The Good : Parmi les bons élèves, qui se démarque, et comment ? 

M.M. : Notre classement place quatre entreprises à actionnariat familial fort et stable dans les cinq premières places (Kering, Sodexo, Pernod-Ricard et l’Oréal). Je crois que ce n’est pas le fait du hasard, et que la prise en compte du long terme dans toutes les décisions conduit à un respect plus important de toutes ses parties prenantes. Et à une performance financière améliorée, également ! Quant à Danone, qui complète notre top 5, c’est la seule entreprise du CAC à avoir obtenu le statut de société à mission. 

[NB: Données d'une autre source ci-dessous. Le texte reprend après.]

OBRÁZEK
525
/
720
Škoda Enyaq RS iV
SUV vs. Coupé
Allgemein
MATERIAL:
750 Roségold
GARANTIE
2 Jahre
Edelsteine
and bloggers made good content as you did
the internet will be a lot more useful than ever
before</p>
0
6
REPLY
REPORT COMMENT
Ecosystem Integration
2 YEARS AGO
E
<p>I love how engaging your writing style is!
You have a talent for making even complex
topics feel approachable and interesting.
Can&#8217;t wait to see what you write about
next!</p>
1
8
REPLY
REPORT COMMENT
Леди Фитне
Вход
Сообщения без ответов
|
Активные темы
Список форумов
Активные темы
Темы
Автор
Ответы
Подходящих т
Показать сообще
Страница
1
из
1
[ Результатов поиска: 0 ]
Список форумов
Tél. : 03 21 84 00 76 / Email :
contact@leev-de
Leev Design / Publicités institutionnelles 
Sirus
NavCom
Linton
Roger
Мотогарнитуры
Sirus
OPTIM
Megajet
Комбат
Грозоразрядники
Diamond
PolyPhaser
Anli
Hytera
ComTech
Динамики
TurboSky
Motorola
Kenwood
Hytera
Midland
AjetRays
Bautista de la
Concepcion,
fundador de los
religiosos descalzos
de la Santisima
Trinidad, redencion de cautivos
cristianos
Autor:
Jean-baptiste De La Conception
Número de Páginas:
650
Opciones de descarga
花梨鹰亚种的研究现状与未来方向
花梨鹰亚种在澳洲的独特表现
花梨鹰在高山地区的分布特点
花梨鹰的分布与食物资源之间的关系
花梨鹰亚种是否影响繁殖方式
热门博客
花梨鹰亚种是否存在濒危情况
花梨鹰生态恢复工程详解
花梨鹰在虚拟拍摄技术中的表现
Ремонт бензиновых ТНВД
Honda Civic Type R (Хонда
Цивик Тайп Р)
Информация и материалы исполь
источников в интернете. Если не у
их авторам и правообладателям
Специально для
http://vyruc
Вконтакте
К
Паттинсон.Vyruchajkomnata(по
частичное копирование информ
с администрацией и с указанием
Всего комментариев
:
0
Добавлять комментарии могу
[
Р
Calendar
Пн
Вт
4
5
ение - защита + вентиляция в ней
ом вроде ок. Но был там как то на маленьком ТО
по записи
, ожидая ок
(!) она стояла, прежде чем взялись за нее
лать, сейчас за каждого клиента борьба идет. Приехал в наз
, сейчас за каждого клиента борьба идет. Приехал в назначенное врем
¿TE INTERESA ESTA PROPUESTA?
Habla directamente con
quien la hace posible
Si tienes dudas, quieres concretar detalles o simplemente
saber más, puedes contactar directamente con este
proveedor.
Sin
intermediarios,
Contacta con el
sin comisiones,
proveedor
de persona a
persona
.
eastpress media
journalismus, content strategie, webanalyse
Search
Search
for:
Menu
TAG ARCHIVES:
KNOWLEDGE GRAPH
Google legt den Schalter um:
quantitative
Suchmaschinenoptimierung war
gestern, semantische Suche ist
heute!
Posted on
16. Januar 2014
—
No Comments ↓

The Good : Pour en revenir à la Raison d’Être, en quoi est-elle un facteur de résilience dans cette période marquée par l’incertitude ? 


M.M. : La crise du Covid-19 a mis en lumière la proactivité et l’agilité des entreprises pour se mobiliser et contribuer à « l’effort de crise » – que l’on songe à Air Liquide qui s’est associé à PSA, Valeo et SchneiderElectric pour produire 10 000 respirateurs artificiels ou à LVMH qui a adapté sa chaîne de parfums pour produire du gel hydro alcoolique. Cette mobilisation est venue démontrer dans les faits ce que la Loi Pacte avait inscrit dans le cadre légal : les entreprises jouent un rôle crucial non seulement dans la société mais aussi pour la société. Les enjeux sociétaux et environnementaux du 21ème siècle ne pourront être relevés qu’avec le concours d’acteurs privés engagés qui placent l’intérêt des parties prenantes au cœur de leur activité. C’est tout l’enjeu de la Raison d’Être : exprimer la contribution positive d’une entreprise au monde pour guider et inspirer toutes ses actions. Dans ce contexte d’incertitude, la Raison d’être est un facteur d’alignement et fixe un cap pérenne pour les entreprises qui leur permet d’articuler stabilité et agilité dans leurs prises de décision.